--- GIVEN TASK ---
Copy the lines from the first one through the line containing "line at (261, 342): dashed -> solid", changing every "curve" to "arc" and leaving everything else as it is.

#### RECORDS SHOWN

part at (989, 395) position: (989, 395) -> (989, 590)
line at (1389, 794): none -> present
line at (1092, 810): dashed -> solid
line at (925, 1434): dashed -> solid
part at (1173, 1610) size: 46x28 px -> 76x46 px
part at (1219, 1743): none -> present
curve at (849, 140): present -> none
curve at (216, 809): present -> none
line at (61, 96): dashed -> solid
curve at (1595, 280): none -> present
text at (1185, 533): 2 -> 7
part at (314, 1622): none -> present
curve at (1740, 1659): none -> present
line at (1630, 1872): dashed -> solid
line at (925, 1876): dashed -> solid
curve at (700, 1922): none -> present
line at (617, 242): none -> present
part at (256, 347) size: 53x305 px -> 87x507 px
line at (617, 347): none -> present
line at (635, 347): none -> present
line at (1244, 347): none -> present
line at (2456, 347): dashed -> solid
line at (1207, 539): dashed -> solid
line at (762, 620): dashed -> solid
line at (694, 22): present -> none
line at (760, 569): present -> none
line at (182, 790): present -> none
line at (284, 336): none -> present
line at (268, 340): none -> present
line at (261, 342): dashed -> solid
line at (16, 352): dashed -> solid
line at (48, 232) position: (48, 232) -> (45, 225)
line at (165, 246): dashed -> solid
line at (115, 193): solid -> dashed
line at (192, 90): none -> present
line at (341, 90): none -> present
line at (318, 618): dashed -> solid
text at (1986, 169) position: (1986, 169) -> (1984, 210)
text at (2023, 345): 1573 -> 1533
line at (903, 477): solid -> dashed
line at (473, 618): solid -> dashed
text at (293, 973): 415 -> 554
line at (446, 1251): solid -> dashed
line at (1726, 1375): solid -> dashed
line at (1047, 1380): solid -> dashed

########

--- THE ANSWER ---
part at (989, 395) position: (989, 395) -> (989, 590)
line at (1389, 794): none -> present
line at (1092, 810): dashed -> solid
line at (925, 1434): dashed -> solid
part at (1173, 1610) size: 46x28 px -> 76x46 px
part at (1219, 1743): none -> present
arc at (849, 140): present -> none
arc at (216, 809): present -> none
line at (61, 96): dashed -> solid
arc at (1595, 280): none -> present
text at (1185, 533): 2 -> 7
part at (314, 1622): none -> present
arc at (1740, 1659): none -> present
line at (1630, 1872): dashed -> solid
line at (925, 1876): dashed -> solid
arc at (700, 1922): none -> present
line at (617, 242): none -> present
part at (256, 347) size: 53x305 px -> 87x507 px
line at (617, 347): none -> present
line at (635, 347): none -> present
line at (1244, 347): none -> present
line at (2456, 347): dashed -> solid
line at (1207, 539): dashed -> solid
line at (762, 620): dashed -> solid
line at (694, 22): present -> none
line at (760, 569): present -> none
line at (182, 790): present -> none
line at (284, 336): none -> present
line at (268, 340): none -> present
line at (261, 342): dashed -> solid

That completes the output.